## TASK OBJECTIVE
Would you please copy the part of the material below that opens with the line containing "left eye: (538, 138)" and closes with the line containing "left back paw: (539, 239)"? Copy it exactly, and only it.

## PROVIDED ENTRIES
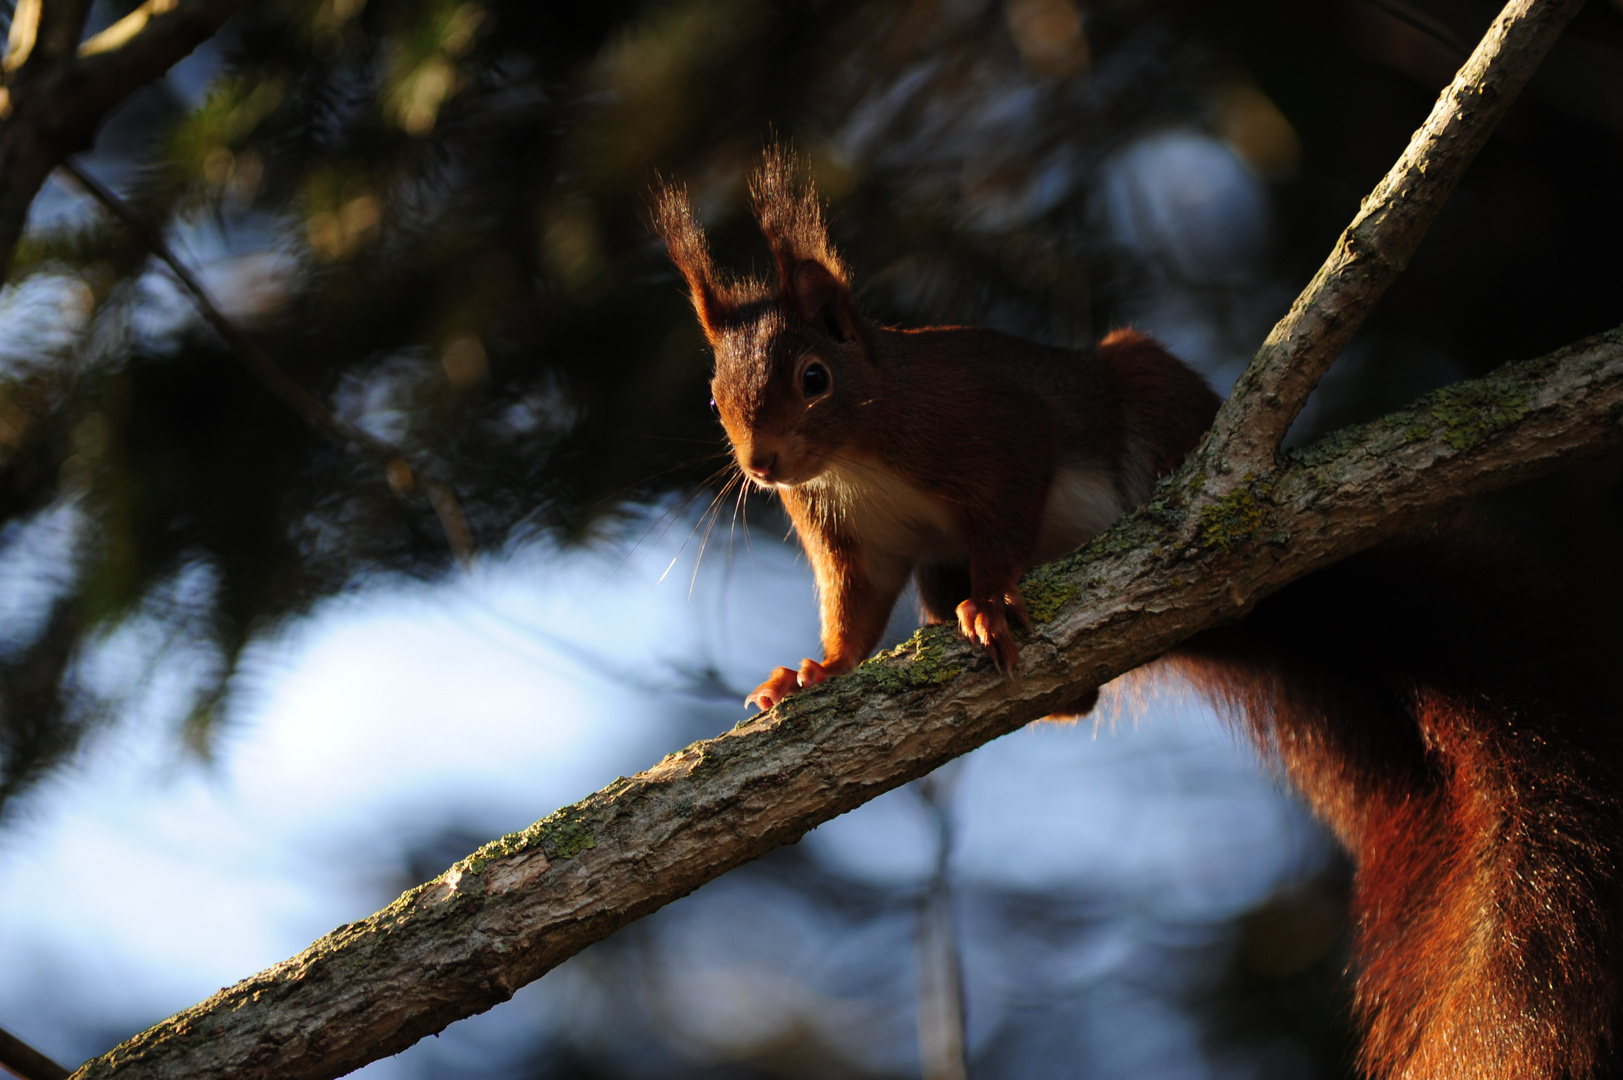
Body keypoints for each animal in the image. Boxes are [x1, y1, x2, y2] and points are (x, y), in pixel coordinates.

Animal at [649, 149, 1623, 1078]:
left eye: (814, 377)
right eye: (714, 395)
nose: (762, 464)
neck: (857, 452)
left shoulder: (993, 430)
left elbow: (1005, 518)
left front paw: (990, 601)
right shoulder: (853, 540)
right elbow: (851, 613)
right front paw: (811, 672)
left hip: (1146, 387)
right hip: (941, 574)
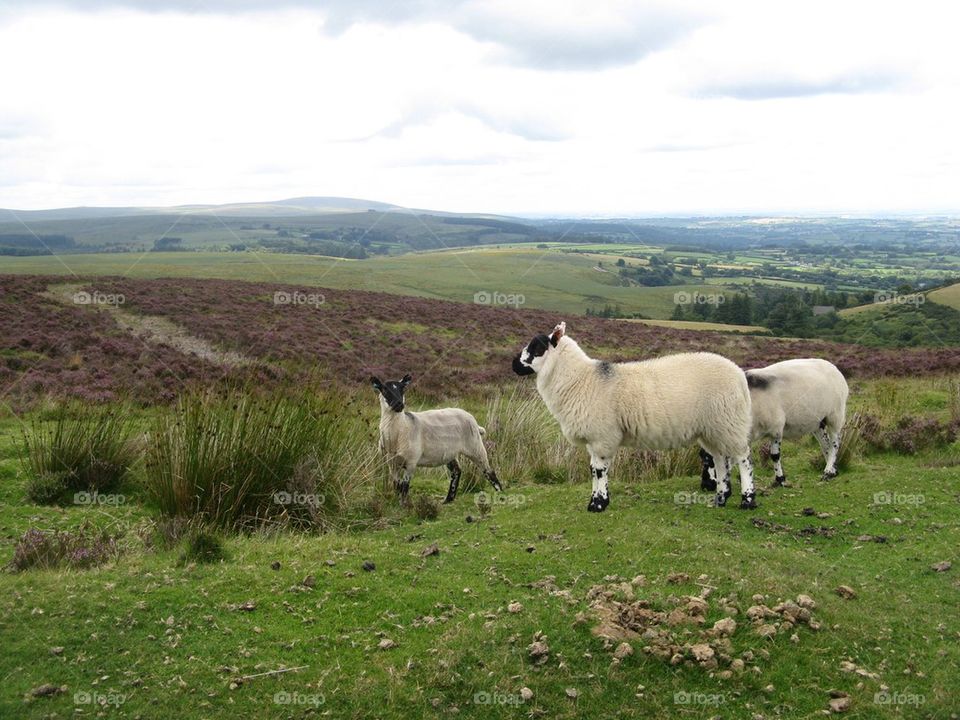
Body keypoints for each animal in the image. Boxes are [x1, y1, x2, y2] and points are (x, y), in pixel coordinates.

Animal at [370, 374, 502, 503]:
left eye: (402, 389)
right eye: (384, 390)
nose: (399, 405)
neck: (401, 429)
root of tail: (471, 418)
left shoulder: (411, 461)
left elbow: (405, 487)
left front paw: (403, 505)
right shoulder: (391, 463)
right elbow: (397, 485)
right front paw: (397, 503)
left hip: (475, 446)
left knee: (489, 471)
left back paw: (500, 493)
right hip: (450, 452)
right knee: (457, 471)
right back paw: (448, 499)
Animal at [512, 322, 757, 511]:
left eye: (536, 347)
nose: (514, 364)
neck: (581, 379)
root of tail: (739, 374)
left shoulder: (602, 436)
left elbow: (599, 470)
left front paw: (598, 504)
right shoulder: (594, 439)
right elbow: (593, 470)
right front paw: (597, 501)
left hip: (729, 422)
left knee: (743, 458)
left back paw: (747, 500)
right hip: (713, 429)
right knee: (720, 459)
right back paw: (721, 498)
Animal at [700, 358, 848, 490]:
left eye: (712, 460)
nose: (706, 486)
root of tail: (834, 368)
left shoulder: (776, 429)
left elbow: (775, 456)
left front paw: (780, 480)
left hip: (835, 415)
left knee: (835, 443)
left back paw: (827, 472)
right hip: (818, 422)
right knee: (826, 445)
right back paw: (833, 471)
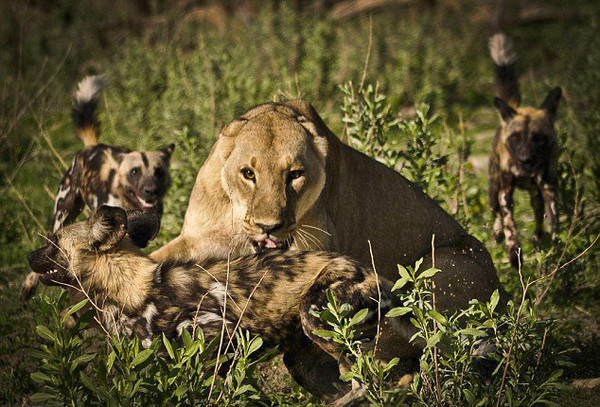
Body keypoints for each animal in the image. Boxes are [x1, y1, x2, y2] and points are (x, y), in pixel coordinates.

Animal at [20, 75, 173, 300]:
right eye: (134, 172)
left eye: (159, 172)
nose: (150, 190)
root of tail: (92, 146)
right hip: (62, 215)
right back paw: (28, 286)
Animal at [27, 207, 404, 404]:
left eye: (53, 242)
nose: (28, 257)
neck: (129, 288)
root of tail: (374, 275)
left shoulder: (221, 337)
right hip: (302, 360)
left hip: (322, 321)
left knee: (374, 381)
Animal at [488, 33, 564, 270]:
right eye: (514, 138)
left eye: (538, 138)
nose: (524, 160)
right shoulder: (505, 191)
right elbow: (509, 223)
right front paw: (513, 253)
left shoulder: (548, 187)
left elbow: (553, 219)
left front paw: (555, 245)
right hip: (494, 189)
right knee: (496, 213)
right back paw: (498, 233)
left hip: (535, 194)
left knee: (538, 213)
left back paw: (539, 239)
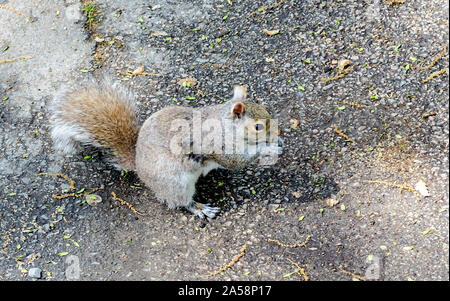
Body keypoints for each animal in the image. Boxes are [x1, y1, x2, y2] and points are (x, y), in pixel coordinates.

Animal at [50, 78, 282, 217]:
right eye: (257, 127)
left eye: (266, 109)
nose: (278, 133)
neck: (225, 125)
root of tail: (139, 167)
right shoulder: (216, 144)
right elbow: (235, 161)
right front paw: (269, 148)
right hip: (175, 182)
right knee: (181, 201)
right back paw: (200, 208)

## ANSWER TO THIS PROBLEM
left eye: (538, 138)
nose: (524, 160)
right shoulder: (505, 191)
right elbow: (509, 223)
right front paw: (513, 253)
left shoulder: (548, 187)
left elbow: (553, 219)
left front paw: (555, 245)
right hip: (494, 189)
right knee: (496, 213)
right back paw: (498, 233)
left hip: (535, 194)
left knee: (538, 213)
left back paw: (539, 239)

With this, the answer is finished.